What Not to Say When You Console a Person in Grief
  Vijai P. Sharma, Ph.D

 Whenever I do a bereavement workshop, members in the group invariably share their anger and hurt over a few unthoughtful words a friend or relatives said to them in sympathy.  The "aggrieved" person knows that the speaker of those words didn't intend to hurt them but it rubbed him or her the wrong way anyway.  People struggle with the question of what is the right thing to say.  I am often told by relatives and friends of a person in bereavement words to the effect, "I haven't called on him/her, I don't know what to say."   Some of them ask me what should they say. In this article, I will identify the most common guffaws blurted out of sympathy and make suggestions as to how you can replace them with more empathic statements.   

Guffaw # 1.  "We know how you feel."  The problem with that statement is that it makes a pretty big claim.  You can only know how you feel but 
you can't know how the other person is feeling.  It may be appropriate thing to say for a person who is also in mourning at the time and his or her loss is pretty equitable. For everyone else, more appropriate response is, "I can't even imagine (or I can only imagine) what you must be feeling."  
Guffaw # 2.  "How old was your dad?"  Mourner says, "eighty-two."  Person in sympathy says, "He lived a pretty good while.  You should be thankful that you had him for so long."   Vow!  To say that is almost an enemy action.  It seems that the person in sympathy is saying, "Look. The man was old.  He lived a full life.  I'm off the hook.  I don't need to feel bad for you and you don't need to feel bad for yourself either."  The correct response, if the age is mentioned anyhow, is to say, "It doesn't matter how old your parents get.  You always miss them when they're gone."    

Guffaw # 3.  "You know he (or she) wouldn't have wanted you to feel this way."  Hey, Mr. or Mrs. in sympathy, what are you doing?  You are putting the person in bereavement on a guilt trip.  Furthermore, you are saying to the bereaved, "Next time when you cry and hurt, you should know that you're doing something against the wishes of your loved one."  That's a hard cross to bear.   It is best to avoid any such reference to the bereaved.  However, if the bereaved has remained withdrawn and isolated from other closely related survivors for a long period, it may be appropriate to say that the deceased person would've wanted his or her loved ones to get on with their lives.       

Guffaw # 4.  "You know you may not believe it now, but you'll get over it."   It appears to be the right thing to say.  After all, you're holding hope out to the bereaved.  You're only saying there is light at the end of the tunnel, how could anybody argue with that.  Right?  It can rub the bereaved in the wrong way.  The bereaved, in fact may be saying, "I will never get over it.   Nothing can ever fill the loss for me for the rest of my life.  As long as I live…."   To make a statement like that, you've to know where the bereaved is at.  If this statement is made prematurely, it will create resentment.  But let's suppose, the bereaved asks you, "will I always be hurt like this?"  It is all right to say, "I know you're hurting bad right now, but one day you shall overcome it."      

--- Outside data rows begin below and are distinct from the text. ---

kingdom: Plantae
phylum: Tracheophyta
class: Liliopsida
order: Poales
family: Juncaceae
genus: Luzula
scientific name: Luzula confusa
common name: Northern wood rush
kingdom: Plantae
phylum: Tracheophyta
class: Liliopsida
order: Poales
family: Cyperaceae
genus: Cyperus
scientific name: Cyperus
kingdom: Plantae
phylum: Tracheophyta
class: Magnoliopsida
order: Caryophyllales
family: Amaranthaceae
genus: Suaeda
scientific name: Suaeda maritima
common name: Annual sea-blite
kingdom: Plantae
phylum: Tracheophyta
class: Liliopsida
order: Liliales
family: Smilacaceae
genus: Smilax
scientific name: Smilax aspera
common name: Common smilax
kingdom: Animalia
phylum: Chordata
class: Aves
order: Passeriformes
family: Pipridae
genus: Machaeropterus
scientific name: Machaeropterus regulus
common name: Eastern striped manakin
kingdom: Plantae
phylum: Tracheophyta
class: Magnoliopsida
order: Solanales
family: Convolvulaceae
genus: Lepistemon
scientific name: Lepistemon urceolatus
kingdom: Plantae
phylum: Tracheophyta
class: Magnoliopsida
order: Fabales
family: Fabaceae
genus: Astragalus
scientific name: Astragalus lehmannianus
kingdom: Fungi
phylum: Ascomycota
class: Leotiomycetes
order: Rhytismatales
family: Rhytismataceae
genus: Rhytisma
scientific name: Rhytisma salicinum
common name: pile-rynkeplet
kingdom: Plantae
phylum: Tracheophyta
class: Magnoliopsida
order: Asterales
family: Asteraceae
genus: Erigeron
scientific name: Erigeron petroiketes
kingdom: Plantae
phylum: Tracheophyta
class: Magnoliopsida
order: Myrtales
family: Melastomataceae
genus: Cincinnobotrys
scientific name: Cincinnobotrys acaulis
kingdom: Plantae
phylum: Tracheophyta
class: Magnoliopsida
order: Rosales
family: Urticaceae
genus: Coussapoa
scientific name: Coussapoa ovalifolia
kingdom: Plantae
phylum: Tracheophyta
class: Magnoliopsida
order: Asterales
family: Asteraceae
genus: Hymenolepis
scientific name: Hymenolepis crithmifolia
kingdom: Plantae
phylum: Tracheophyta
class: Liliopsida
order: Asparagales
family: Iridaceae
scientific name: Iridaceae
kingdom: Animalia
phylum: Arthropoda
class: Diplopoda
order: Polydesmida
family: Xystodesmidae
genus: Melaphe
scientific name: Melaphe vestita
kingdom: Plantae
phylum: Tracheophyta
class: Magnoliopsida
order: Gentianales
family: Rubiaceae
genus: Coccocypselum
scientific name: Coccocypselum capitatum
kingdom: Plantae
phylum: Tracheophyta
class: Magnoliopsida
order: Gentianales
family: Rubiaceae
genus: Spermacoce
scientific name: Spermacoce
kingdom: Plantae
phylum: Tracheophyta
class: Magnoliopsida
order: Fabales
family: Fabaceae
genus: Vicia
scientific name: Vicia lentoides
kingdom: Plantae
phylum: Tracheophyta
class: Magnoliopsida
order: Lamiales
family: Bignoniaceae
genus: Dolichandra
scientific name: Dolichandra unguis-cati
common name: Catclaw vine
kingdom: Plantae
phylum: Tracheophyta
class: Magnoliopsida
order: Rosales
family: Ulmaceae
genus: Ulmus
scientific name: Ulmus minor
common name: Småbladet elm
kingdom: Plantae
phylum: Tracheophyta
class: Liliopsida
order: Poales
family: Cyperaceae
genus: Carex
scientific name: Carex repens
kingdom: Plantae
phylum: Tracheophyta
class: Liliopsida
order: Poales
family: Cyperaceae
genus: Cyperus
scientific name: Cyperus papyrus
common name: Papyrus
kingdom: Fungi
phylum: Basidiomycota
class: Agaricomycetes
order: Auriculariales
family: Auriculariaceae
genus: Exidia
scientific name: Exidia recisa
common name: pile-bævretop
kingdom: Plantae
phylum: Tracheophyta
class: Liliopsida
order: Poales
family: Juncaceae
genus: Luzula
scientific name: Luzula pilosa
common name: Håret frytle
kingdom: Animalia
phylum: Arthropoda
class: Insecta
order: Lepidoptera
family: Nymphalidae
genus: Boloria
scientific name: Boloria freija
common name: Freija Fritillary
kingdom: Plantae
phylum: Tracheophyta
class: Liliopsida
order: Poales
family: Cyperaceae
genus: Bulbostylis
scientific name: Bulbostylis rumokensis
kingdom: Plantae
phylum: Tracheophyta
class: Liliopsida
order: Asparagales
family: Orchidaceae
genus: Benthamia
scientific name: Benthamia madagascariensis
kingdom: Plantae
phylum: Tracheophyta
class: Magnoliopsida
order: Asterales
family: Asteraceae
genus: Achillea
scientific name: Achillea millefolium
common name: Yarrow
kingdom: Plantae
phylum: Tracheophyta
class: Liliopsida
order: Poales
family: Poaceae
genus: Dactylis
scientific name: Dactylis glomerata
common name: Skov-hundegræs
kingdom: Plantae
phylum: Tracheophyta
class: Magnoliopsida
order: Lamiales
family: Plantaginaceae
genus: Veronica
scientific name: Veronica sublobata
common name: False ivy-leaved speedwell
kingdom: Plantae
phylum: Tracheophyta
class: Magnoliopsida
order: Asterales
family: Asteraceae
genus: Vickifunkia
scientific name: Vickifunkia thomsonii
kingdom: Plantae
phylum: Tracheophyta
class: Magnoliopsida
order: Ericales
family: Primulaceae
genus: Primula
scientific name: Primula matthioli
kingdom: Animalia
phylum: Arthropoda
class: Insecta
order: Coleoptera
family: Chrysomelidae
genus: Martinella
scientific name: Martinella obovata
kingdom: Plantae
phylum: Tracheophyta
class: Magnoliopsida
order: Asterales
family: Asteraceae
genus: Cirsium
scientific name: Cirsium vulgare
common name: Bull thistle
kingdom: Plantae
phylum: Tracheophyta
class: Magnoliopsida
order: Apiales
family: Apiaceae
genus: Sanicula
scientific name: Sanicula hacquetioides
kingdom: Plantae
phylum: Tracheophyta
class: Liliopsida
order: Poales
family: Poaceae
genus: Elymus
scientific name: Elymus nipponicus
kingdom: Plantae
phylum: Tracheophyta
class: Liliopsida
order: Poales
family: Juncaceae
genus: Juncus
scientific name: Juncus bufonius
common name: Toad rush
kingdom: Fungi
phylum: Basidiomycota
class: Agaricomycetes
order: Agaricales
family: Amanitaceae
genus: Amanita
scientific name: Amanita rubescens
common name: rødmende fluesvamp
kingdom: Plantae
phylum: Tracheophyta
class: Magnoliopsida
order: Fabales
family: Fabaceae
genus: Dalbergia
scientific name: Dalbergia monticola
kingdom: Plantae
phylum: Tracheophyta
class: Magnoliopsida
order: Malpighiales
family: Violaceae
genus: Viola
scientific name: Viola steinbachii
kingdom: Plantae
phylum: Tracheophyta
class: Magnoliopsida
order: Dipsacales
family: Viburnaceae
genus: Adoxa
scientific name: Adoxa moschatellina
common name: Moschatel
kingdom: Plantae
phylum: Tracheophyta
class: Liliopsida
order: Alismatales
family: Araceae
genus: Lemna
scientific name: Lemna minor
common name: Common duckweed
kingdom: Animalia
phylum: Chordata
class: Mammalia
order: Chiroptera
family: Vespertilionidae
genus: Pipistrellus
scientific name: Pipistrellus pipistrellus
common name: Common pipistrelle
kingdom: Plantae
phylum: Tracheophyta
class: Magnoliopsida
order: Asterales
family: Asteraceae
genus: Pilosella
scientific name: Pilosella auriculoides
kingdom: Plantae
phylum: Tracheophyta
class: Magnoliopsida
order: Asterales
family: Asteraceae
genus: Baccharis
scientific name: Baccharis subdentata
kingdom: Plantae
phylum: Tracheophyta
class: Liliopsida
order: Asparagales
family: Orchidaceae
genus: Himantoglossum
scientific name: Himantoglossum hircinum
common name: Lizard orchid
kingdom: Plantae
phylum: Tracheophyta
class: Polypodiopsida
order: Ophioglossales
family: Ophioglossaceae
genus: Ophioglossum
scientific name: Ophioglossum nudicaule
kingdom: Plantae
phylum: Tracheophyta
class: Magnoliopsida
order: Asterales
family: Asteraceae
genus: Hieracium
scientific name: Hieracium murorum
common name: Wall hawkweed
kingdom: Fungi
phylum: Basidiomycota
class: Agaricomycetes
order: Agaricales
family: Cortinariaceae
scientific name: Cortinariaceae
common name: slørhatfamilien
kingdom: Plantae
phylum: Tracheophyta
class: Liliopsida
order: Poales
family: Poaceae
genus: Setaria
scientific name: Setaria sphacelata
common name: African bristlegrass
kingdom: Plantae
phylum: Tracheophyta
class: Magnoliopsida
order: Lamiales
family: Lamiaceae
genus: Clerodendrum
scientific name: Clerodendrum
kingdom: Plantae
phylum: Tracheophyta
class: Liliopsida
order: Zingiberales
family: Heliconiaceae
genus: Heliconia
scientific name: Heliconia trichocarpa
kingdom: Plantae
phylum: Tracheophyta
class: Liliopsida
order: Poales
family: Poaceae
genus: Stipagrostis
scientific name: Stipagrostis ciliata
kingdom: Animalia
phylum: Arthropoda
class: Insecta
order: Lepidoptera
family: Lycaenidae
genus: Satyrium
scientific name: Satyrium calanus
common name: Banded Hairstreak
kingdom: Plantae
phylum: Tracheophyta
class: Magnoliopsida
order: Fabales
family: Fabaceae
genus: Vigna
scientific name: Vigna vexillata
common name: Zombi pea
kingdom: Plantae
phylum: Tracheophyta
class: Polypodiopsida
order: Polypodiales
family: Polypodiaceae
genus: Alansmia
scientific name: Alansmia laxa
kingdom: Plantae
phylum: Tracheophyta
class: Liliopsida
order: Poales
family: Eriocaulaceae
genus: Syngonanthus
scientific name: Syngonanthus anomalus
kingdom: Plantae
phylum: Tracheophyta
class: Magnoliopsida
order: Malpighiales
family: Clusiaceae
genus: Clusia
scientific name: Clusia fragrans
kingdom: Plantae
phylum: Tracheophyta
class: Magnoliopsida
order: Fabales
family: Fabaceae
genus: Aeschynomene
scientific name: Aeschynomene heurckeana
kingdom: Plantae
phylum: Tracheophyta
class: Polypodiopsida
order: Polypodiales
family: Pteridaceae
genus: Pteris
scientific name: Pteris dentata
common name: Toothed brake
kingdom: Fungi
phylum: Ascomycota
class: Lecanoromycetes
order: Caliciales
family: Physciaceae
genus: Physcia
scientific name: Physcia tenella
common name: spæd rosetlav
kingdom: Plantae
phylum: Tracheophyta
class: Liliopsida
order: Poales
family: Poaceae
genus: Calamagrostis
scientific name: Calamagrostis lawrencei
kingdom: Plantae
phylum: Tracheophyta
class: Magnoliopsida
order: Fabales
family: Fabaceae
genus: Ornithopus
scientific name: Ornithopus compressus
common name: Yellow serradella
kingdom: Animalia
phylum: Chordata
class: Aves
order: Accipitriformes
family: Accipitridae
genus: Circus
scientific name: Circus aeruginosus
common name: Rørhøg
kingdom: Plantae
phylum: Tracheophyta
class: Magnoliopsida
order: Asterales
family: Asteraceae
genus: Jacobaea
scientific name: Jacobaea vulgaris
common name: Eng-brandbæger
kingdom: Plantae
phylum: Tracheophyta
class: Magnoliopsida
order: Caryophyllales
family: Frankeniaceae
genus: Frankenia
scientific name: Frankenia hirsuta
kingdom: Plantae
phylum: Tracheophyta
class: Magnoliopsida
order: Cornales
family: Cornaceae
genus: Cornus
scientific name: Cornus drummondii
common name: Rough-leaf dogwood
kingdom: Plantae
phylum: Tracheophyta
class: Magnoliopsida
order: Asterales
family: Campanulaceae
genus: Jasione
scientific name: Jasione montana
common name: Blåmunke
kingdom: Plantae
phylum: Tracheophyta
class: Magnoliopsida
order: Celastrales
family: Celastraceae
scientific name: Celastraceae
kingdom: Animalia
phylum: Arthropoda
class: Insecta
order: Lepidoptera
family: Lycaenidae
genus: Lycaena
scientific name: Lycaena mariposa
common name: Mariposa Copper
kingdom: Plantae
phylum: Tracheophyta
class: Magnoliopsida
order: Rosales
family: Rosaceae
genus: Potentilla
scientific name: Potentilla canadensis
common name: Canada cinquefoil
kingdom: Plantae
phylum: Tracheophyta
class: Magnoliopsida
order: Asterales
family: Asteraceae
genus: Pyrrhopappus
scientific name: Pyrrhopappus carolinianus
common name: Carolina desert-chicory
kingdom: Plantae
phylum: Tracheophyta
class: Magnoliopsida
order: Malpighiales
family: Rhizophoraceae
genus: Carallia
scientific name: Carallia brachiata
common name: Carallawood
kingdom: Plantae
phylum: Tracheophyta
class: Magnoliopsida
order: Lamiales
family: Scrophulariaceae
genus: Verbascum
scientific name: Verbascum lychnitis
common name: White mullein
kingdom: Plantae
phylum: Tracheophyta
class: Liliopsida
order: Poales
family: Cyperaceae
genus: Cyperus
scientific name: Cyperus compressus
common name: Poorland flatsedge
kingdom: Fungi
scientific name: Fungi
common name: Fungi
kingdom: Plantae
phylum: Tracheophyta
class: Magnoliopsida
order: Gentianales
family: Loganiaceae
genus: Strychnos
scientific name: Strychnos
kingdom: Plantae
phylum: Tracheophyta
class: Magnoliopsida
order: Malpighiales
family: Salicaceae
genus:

Guffaw # 5.  "It was just his (or her) time to go."  May be so, but saying it doesn't make it easy for the bereaved.  Person in bereavement can't see it that way, it's only outsiders who can think along those lines.  Those who are in mourning, have to protest against what just happened in their lives.  However, if you see that the bereaved is tormented over what he or she could have done to prevent the loss, it may be in order to say that there are things that are not in control of anybody.    

Guffaw # 6. "It was not meant to be."  This is along the same lines as guffaw #5.  Use the same discretion as mentioned in the above.  

Guffaw # 7.  "You're strong enough to deal with it."  Who says so!   Only the person in bereavement decides if and when they are strong enough to deal with it.  A person's strength shouldn't be weighed against how well they are dealing with their grief.  Mourning is about the loss one experiences and not about how much strength the mourner has.  An appropriate response may be to say to the bereaved, "May you get the strength to bear your loss." 

 We want to be effective in whatever we do.  So when we express sympathy, we want to see immediate results.  This builds up pressure on the person in bereavement.  It is as if we are saying to the bereaved, "I've sat here for the last thirty minutes, now you should feel better.  Don't expect anything.

The golden rule in expressing sympathy is observance of silence.  Remember that silence is golden, or divine if you prefer.  Whenever in doubt as to what to say or what impact your words may have on the bereaved, don't say anything.  Use the nonverbal language.  Holding hand, shaking hand, giving a hug or a smile with eye contact can "speak" adequately about what you want to express.